EXERCISE =>
Among the lines below, restate word for word only those from the line with "of Biology |" through the line with "assessment | English |", with both end lines kept.

^^^^^^^^^^^^^^^^

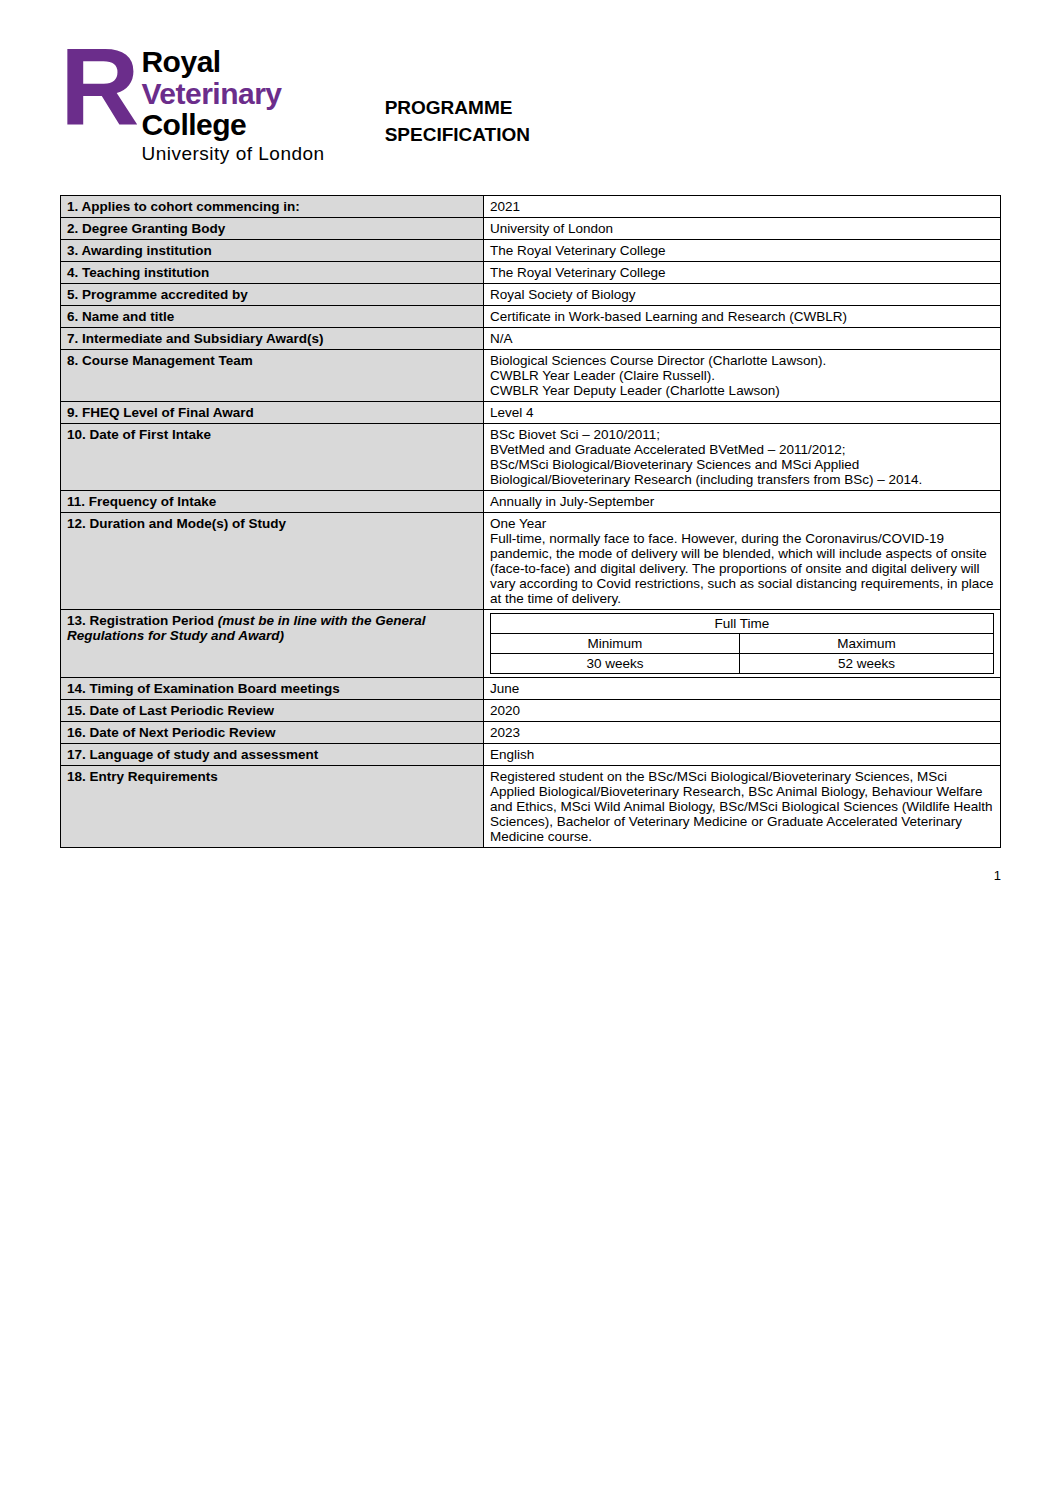R
Royal
Veterinary
College
University of London
PROGRAMME
SPECIFICATION
| 1. Applies to cohort commencing in: | 2021 |
| 2. Degree Granting Body | University of London |
| 3. Awarding institution | The Royal Veterinary College |
| 4. Teaching institution | The Royal Veterinary College |
| 5. Programme accredited by | Royal Society of Biology |
| 6. Name and title | Certificate in Work-based Learning and Research (CWBLR) |
| 7. Intermediate and Subsidiary Award(s) | N/A |
| 8. Course Management Team | Biological Sciences Course Director (Charlotte Lawson). CWBLR Year Leader (Claire Russell). CWBLR Year Deputy Leader (Charlotte Lawson) |
| 9. FHEQ Level of Final Award | Level 4 |
| 10. Date of First Intake | BSc Biovet Sci – 2010/2011; BVetMed and Graduate Accelerated BVetMed – 2011/2012; BSc/MSci Biological/Bioveterinary Sciences and MSci Applied Biological/Bioveterinary Research (including transfers from BSc) – 2014. |
| 11. Frequency of Intake | Annually in July-September |
| 12. Duration and Mode(s) of Study | One Year Full-time, normally face to face. However, during the Coronavirus/COVID-19 pandemic, the mode of delivery will be blended, which will include aspects of onsite (face-to-face) and digital delivery. The proportions of onsite and digital delivery will vary according to Covid restrictions, such as social distancing requirements, in place at the time of delivery. |
| 13. Registration Period (must be in line with the General Regulations for Study and Award) | / Full Time / / Minimum / Maximum / / 30 weeks / 52 weeks / |
| 14. Timing of Examination Board meetings | June |
| 15. Date of Last Periodic Review | 2020 |
| 16. Date of Next Periodic Review | 2023 |
| 17. Language of study and assessment | English |
| 18. Entry Requirements | Registered student on the BSc/MSci Biological/Bioveterinary Sciences, MSci Applied Biological/Bioveterinary Research, BSc Animal Biology, Behaviour Welfare and Ethics, MSci Wild Animal Biology, BSc/MSci Biological Sciences (Wildlife Health Sciences), Bachelor of Veterinary Medicine or Graduate Accelerated Veterinary Medicine course. |
1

^^^^^^^^^^^^^^^^

ANSWER TO THIS EXERCISE =>
| 5. Programme accredited by | Royal Society of Biology |
| 6. Name and title | Certificate in Work-based Learning and Research (CWBLR) |
| 7. Intermediate and Subsidiary Award(s) | N/A |
| 8. Course Management Team | Biological Sciences Course Director (Charlotte Lawson). CWBLR Year Leader (Claire Russell). CWBLR Year Deputy Leader (Charlotte Lawson) |
| 9. FHEQ Level of Final Award | Level 4 |
| 10. Date of First Intake | BSc Biovet Sci – 2010/2011; BVetMed and Graduate Accelerated BVetMed – 2011/2012; BSc/MSci Biological/Bioveterinary Sciences and MSci Applied Biological/Bioveterinary Research (including transfers from BSc) – 2014. |
| 11. Frequency of Intake | Annually in July-September |
| 12. Duration and Mode(s) of Study | One Year Full-time, normally face to face. However, during the Coronavirus/COVID-19 pandemic, the mode of delivery will be blended, which will include aspects of onsite (face-to-face) and digital delivery. The proportions of onsite and digital delivery will vary according to Covid restrictions, such as social distancing requirements, in place at the time of delivery. |
| 13. Registration Period (must be in line with the General Regulations for Study and Award) | / Full Time / / Minimum / Maximum / / 30 weeks / 52 weeks / |
| 14. Timing of Examination Board meetings | June |
| 15. Date of Last Periodic Review | 2020 |
| 16. Date of Next Periodic Review | 2023 |
| 17. Language of study and assessment | English |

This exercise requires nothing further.